Did this mean that the Skull Architect basically led himself into a dead end?

"Not necessarily." He shook his head. "Nothing is impossible. That's one of the central creeds of high-level mech design. As long as he's innovative and inventive enough, it's not impossible for him to develop a completely new solution that breaks the rules."

Every Master accomplished the impossible to some extent. That was what made them special. Just because the Skull Architect apparently bit off more than he could chew didn't mean he could slowly nibble down his mouthful of food. It would just take a very long time and a lot more effort than usual.

Ves thought of the Skull Architect's circumstances for a reason. That was because the first path, the path of determinism, closely resembled the path the infamous Senior took as well.

Even though the Skull Architect turned out to be an obsessive, single-minded, tunnel-visioned sociopath, his brilliance couldn't be denied.

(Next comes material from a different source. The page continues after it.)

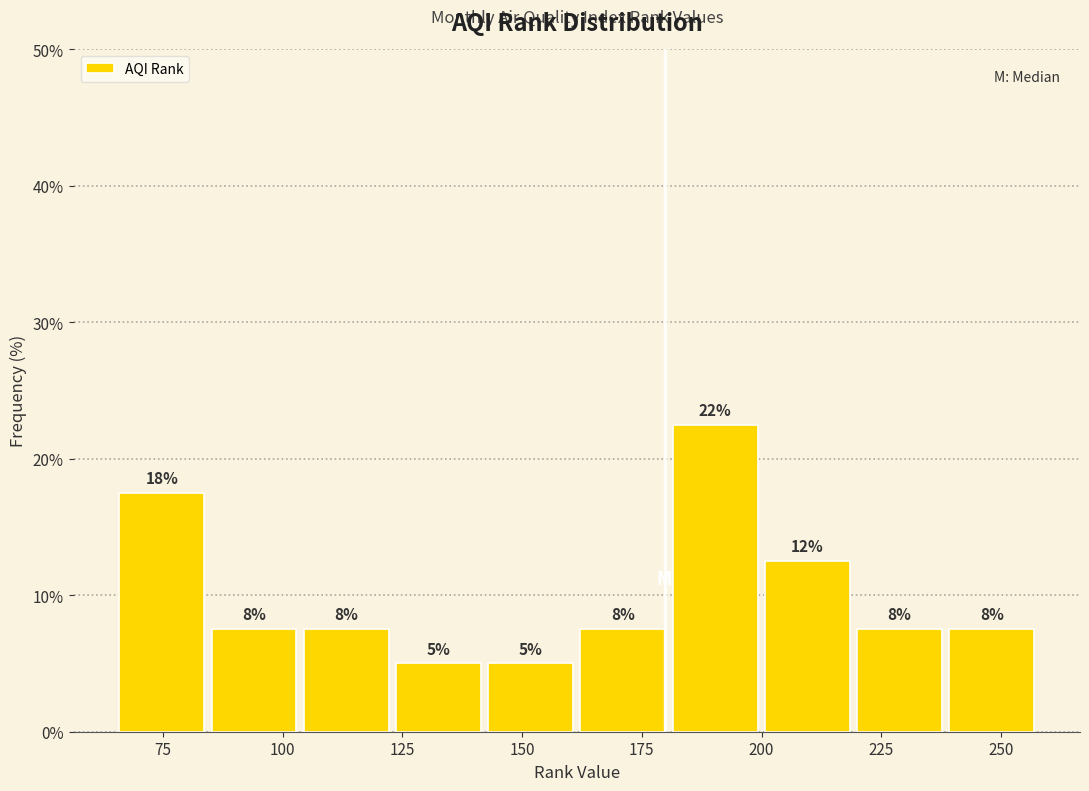

Read against the x-axis, roughly where is the centre of the tallest bar?

190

Out of all the Seniors he met, none came across as more driven, passionate and innovative as this daring mech designer!

Yet was this the direction that Ves wanted to pursue as well? He tried to imagine how his design philosophy developed if he tried to pursue determinism, the belief that everything had a cause and that everything could be calculated.

Chaos, free will and random occurrences would become antithetical to his sensibilities. In essence, Ves could easily imagine becoming a control freak like the Skull Architect if he started obsessing over trying to control every aspect of both his life and his mechs!

"That's impossible to accomplish!"

Even if Ves boldly believed that nothing was impossible, he would have to fight tooth and nail in order to achieve significant progress at the later stages.

Just like the Skull Architect, he would likely face a lot of insurmountable roadblocks on his journey to become a Master!

Setting aside the difficulty of pursuing this direction, was it really suitable for him to follow this path in the first place?

He could easily imagine trying to lessen his dependence on spiritual fragments to empower his designs. From the perspective of a mech designer who wanted to be in complete control, a spiritual fragment was too chaotic and random to be relied upon.

Instead, Ves would be better off trying to replace the role of borrowed spiritual fragments with his own version of them. He could pick up his research and development of self-created image.

His goal would be to come up with more sophisticated methods to create images that were as powerful and lifelike as spiritual fragments. However, the key difference here was that while spiritual fragments couldn't be designed, it was different for his images!

"If I pursue this path, would it be possible for me to take it one step further and create life out of nothing when I reach Master?"

That implied that he might actually become a god at that point!